Jiro Takamatsu was an influential artist, theorist, and teacher in 1960s and 1970s Japan. Highly analytical, intellectual, yet playful, his work combines subversive elements of Surrealism and Dada along with aspects of Minimalism and Existentialism. Early in his artistic career, along with fellow artists Genpei Akasegawa (see lot 66) and Natsuyuki Nakanishi, Takamatsu founded the collective Hi Red Centre (1963-64), which launched a series of actions in Tokyo. Satirical performances performed in public spaces; these actions were an expression of anxiety about the rapid restructuring of Japan and to critique the country’s post-war mass capitalist society.
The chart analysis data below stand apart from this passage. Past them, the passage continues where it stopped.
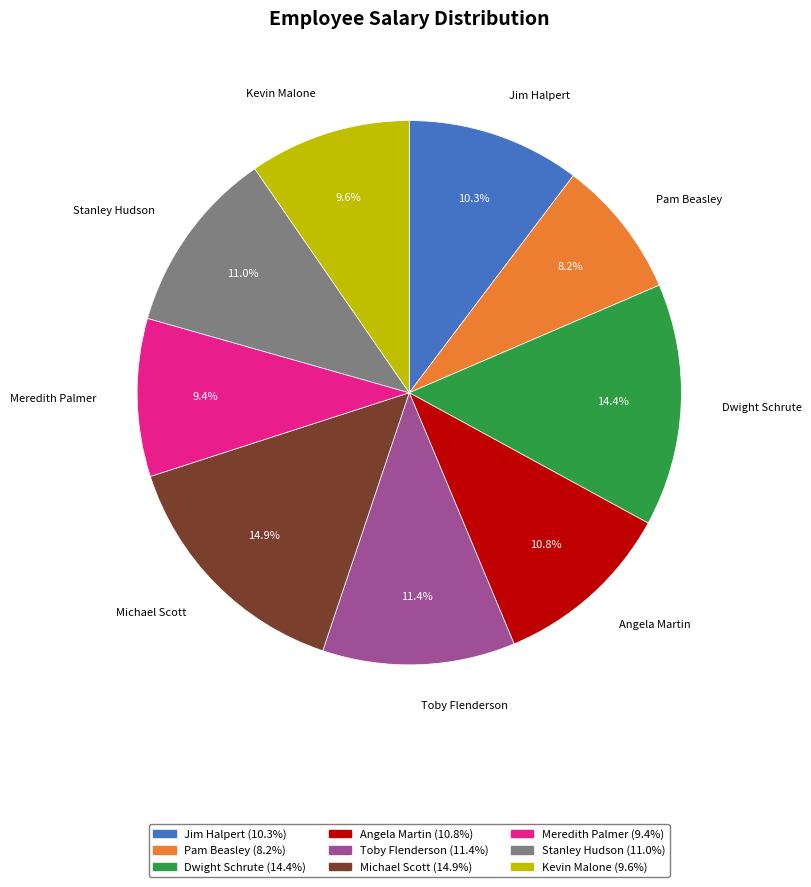

Do Jim Halpert and Pam Beasley together represent more than half of the pie?

No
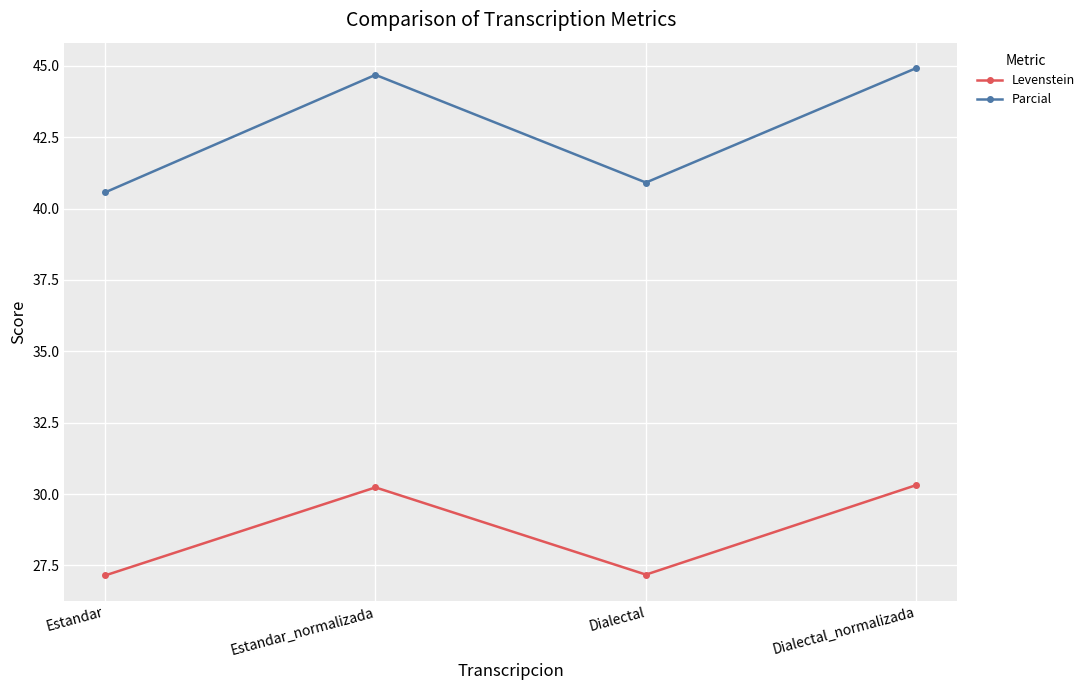

True or false: Parcial and Levenstein cross at least once.

False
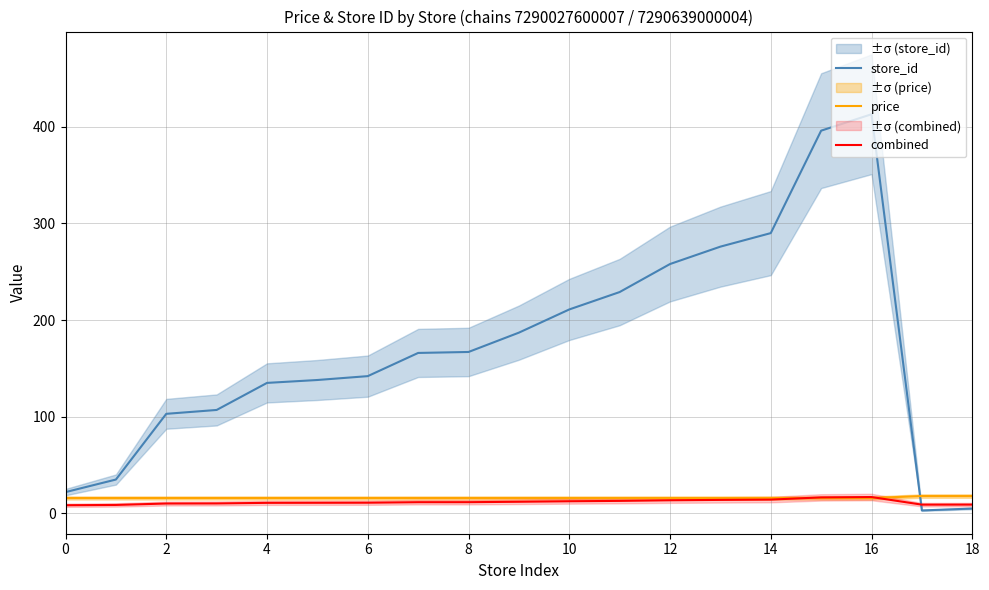

How many lines are shown in the chart?

3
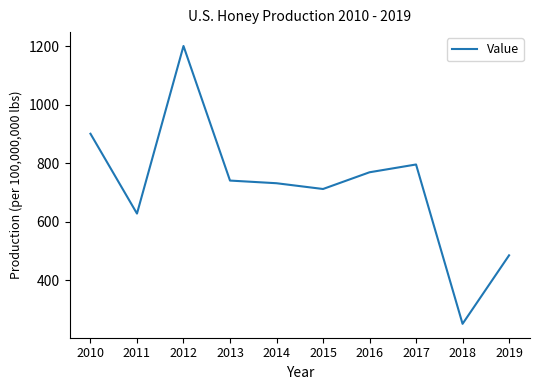

What is the ratio of the value at 2016 to the value at 2017?

1.0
Takamatsu studied oil painting at the Tokyo National University of Fine Arts and Music, graduating in 1958, after which he worked in an impressive range of mediums, including painting, drawing, sculpture, photography and performance, leaving an extremely large body of work, much of which is now in museum collections. A self-proclaimed “anti-artist”, he also taught at Tama Art University, Tokyo (1968-72).

Takamatsu’s four decades of complex creative activity culminated in a body of work which is divided and subdivided into numerous series, to which the artist himself gave titles and many of which can be fixed to a point in time. Takamatsu’s early “growth” period has been classified as 1960-1976 and the series of this period are “Point”, “Shadow”, “Perspective”, “Oneness”, “Compound” and “Space in Two Dimensions”.

This work was created as part of Takamatsu’s “Compound” series 1974-1977. This was a period of two-dimensional depictions of “Compound” forms which were subsequently worked into three-dimensional works. A solo exhibition in 1976 at London Gallery, Tokyo showed a group of three-dimensional “Compound” works.